"""

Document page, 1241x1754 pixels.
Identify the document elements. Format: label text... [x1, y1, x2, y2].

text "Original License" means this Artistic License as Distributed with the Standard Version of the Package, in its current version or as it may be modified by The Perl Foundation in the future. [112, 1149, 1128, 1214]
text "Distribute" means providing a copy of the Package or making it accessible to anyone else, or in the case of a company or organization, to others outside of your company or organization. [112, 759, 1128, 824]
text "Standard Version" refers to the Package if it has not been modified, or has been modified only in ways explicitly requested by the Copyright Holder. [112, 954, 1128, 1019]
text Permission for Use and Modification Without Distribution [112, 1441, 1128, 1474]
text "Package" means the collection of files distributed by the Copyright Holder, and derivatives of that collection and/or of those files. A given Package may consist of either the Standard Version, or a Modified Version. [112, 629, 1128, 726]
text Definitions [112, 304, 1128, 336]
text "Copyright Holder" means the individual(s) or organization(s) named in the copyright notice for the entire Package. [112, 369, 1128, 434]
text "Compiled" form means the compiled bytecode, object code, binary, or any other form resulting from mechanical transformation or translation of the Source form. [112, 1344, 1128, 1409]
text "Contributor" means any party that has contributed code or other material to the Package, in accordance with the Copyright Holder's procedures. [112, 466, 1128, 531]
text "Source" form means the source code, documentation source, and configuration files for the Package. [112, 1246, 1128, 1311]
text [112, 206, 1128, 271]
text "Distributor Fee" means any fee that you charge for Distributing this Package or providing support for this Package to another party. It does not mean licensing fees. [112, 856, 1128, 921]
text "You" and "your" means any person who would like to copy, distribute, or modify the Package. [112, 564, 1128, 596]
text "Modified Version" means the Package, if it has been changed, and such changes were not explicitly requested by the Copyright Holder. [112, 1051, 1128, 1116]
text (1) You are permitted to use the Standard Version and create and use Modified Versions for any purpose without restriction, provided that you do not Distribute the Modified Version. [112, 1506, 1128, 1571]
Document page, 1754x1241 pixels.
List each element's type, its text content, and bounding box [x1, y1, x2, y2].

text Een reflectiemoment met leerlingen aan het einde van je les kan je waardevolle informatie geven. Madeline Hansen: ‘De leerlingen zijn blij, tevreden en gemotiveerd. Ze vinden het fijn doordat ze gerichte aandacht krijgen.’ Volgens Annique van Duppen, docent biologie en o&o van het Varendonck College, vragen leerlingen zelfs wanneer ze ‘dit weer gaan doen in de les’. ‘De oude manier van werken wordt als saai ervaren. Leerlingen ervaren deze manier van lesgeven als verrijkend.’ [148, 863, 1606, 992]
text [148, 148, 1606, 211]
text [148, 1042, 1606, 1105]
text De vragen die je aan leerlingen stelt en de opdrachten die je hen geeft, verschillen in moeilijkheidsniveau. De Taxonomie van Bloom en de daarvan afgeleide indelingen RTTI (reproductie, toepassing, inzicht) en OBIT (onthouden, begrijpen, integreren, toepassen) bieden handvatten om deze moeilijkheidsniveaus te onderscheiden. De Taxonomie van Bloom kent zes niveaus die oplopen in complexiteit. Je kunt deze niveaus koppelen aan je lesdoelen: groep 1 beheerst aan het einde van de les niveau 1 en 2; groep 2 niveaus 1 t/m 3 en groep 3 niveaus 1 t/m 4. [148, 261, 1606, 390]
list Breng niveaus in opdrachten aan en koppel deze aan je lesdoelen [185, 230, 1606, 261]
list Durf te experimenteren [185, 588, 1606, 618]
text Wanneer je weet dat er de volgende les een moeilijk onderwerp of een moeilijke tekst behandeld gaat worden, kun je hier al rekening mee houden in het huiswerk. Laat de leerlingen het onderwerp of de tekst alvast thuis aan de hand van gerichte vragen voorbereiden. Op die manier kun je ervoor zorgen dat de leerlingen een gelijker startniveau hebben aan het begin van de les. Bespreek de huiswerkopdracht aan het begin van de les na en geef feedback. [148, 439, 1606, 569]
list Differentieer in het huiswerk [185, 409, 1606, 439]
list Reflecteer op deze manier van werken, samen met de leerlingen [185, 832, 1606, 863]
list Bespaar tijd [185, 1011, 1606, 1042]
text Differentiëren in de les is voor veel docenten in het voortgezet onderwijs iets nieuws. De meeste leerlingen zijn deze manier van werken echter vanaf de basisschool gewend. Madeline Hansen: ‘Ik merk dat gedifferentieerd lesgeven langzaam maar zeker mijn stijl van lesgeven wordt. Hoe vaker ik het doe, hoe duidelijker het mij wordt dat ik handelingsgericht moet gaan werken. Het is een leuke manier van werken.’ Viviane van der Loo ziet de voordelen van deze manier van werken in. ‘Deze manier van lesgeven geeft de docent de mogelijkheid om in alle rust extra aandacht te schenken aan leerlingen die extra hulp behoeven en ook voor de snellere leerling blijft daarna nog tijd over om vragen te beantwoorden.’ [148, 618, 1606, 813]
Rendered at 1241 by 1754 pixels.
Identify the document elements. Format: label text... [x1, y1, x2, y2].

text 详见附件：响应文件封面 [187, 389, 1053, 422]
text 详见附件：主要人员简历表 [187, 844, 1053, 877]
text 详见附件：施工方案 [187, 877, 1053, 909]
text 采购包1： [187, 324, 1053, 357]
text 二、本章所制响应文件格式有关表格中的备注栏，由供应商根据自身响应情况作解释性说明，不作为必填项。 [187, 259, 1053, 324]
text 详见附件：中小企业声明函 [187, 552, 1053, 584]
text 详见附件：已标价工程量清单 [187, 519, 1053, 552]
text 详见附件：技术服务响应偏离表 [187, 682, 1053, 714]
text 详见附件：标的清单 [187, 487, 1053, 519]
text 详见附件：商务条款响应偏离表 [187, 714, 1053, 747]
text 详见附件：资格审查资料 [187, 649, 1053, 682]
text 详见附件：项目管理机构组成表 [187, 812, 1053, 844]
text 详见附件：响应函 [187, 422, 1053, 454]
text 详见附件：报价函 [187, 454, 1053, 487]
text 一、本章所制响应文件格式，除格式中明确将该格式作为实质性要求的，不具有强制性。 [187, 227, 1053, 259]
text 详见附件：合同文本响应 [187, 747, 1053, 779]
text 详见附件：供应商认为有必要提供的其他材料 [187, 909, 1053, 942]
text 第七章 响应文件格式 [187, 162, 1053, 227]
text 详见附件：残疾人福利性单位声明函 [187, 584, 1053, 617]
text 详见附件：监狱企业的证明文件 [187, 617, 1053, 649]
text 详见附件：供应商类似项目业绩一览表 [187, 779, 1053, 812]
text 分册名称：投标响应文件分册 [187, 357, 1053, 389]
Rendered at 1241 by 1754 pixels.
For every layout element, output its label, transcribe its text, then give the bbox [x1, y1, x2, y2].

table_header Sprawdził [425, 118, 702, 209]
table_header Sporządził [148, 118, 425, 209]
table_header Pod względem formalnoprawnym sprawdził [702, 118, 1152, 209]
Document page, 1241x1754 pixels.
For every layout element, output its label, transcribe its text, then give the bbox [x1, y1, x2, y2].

"""

* EXERCISE REQUIREMENTS *
Once a line of the records is found to contain "been", copy it out.

* THE COMPLETED TASK *
text "Standard Version" refers to the Package if it has not been modified, or has been modified only in ways explicitly requested by the Copyright Holder. [112, 954, 1128, 1019]
text "Modified Version" means the Package, if it has been changed, and such changes were not explicitly requested by the Copyright Holder. [112, 1051, 1128, 1116]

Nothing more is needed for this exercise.